Posthumous Portrait Coins of Caesar

RRC 480/22 © CNG 2004
Obverse: Bearded head of M. Antonius right, wearing veil; before lituus; behind, jug. Border of dots
Reverse: Desultor right, holding reins in left hand and whip in right hand; behind, palm-branch and wreath; above P·SEPVLLIVS; below, MACER. Border of dots

RRC 488/1
Obverse: Head of M. Antonius right, bearded; behind, lituus; before M·AsymbolON·IMP or M·AsymbolO·IMP downwards. Border of dots.
Reverse: Laureate head of Caesar right; behind, jug; before, CAESAR·DIC downwards. Border of dots.

RRC 535 © CNG 2005
Obverse: Head of Octavian right, bearded; before CAESAR downwards; behind, DIVI·F downwards.
Reverse: Wreathed head of Caesar right, before, DIVOS downwards; behind IVLIVS downwards.

After Caesar's death the college of moneyers continued to mint coins featuring Caesar's image with some changes to his title and to his portrait. Veiled portraits of Caesar (RRC 480/12-16, 19-20) are commonly attributed to the period immediately after 15th March 44 BC. They are believed to highlight either his religious role as Pontifex Maximus or to depict an image of mourning, an image continued by Antony in RRC 480/22. Some of these coins continue to give his title as DICT PERPETVO (RRC 480/12-16), granted to Caesar around 15th February 44 BC. This then leaves a small period in which these coins could have been produced. They were either minted in the month before his death perhaps remaining un-circulated, or they were minted following his death but before 10th April when Antony moved to abolish the dictatorship as a political office. The latter argument appears more likely given the eleven other issues that were probably minted in the two and a half months prior to his death which would have left little time for the mint to have produced the coins with the veiled portrait.
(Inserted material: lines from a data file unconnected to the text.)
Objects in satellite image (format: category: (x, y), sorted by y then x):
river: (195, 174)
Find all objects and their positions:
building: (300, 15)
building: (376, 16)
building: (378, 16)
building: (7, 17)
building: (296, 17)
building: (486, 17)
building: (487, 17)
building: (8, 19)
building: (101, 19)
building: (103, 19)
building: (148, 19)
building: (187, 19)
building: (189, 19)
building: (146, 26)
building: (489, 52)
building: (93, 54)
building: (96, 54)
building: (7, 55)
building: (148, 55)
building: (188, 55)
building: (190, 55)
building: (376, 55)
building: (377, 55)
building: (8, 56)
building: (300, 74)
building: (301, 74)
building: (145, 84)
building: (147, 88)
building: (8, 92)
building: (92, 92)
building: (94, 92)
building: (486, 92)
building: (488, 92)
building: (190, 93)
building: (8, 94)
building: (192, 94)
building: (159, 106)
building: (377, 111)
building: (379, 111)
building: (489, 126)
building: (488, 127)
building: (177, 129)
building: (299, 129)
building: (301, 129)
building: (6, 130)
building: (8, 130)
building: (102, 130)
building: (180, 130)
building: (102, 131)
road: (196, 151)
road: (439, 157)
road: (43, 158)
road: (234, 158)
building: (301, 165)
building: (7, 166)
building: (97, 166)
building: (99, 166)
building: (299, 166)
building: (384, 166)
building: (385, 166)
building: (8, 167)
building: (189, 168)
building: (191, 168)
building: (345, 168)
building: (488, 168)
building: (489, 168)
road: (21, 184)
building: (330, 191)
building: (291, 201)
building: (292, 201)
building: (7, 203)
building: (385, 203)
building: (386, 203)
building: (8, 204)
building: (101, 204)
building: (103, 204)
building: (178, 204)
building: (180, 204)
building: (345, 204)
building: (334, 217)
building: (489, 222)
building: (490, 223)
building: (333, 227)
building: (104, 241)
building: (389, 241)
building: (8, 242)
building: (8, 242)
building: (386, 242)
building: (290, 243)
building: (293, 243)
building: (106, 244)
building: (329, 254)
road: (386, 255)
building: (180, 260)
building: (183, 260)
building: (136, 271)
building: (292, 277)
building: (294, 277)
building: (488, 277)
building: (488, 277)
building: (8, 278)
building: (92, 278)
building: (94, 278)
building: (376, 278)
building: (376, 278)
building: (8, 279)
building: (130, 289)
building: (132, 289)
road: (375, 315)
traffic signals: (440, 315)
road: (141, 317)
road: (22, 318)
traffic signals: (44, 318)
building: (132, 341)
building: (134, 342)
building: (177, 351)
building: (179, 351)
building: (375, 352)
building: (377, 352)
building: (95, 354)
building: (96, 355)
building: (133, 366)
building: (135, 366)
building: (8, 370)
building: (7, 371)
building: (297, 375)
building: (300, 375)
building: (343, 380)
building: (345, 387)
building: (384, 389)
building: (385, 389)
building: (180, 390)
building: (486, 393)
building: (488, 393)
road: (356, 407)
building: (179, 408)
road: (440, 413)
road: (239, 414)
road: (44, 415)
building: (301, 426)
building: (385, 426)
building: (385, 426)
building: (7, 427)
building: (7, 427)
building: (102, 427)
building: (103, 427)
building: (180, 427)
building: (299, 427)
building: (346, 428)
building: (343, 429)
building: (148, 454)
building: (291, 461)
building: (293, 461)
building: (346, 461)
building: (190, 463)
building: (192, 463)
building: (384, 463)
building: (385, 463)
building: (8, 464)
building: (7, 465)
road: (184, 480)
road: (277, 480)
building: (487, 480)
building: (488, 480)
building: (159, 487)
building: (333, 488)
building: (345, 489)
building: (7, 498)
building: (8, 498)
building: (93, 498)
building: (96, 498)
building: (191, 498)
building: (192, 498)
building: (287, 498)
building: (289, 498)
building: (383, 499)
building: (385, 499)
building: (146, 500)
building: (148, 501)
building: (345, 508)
In the following year (43 BC), the successors of Caesar and even his enemies produced coins bearing their own images. The image of a leader on a coin could be used to help gain the loyalty of their users. There was also a growing trend for Imperators and their lieutenants to strike independently of the central Roman mint. This not only met the immediate financial needs of armies in the field but also allowed commanders to assert the legitimacy of their right to lead their troops (Stewart 1997:186). This sense of legitimacy was crucial in 44/43 BC with the need to secure the loyalty of both trained veteran soldiers and new recruits.

The use of double-headed coins began in 43 BC. The combination of two portraits displayed political alliances and made clear dynastic statements (Wallace-Hadrill 1986:72). Both Antony and Octavian joined their portrait with that of the deceased Caesar. Antony's issue (RRC 488/1) links the two men by the use of religious symbols. The image of Caesar is accompanied by a jug and Antonys by a lituus. These symbols had come to stand not only for religious offices but also as a legitimising symbol of power. In Octavian's issue RRC 490/2 and 4 his portrait is accompanied by the legend COS PONT AVG, describing his consulate and religious offices as Pontifex and augur. Caesar's image was accompanied by the legend DICT PERP PONT MAX, (Dictator for life and Pontifex Maximus). The coins thus link Octavian, to the highest political and religious offices. Double-portrait coins were also used to commemorate the formation of the triumvirate between Antony, Octavian and Lepidus (RRC 492/1-2 and 493). They named the men as IIIVIR R P C, and again employed religious symbols or titles.

The imagery used to portray Caesar's image developed from a traditional veristic style to one that was more idealised and classicising (Toynbee 1957:6). RRC 535 issued in 38 BC by Octavian, portrayed his father as a god and himself as the son of a god. The legend accompanying Caesar's portrait reads DIVOS IVLIVS (the divine Julius) and Octavian's accompanying legend reads CAESAR DIVI F (son of the divine Caesar). This issue was the first of many to claim this link and as such develops the imagery of Caesar to fit this concept. Caesar's portrait becomes more youthful and his features less realistic, with the nose and forehead in a straighter line and the absence of the characteristic folds in his neck. By 12 BC his image becomes more like a young god, complete with a full head of hair (RIC 340). This youthful godlike image created by Octavian was paralleled in other forms of art, such as sculpture, and the revival of the classical style came to characterise the art of the Augustan period.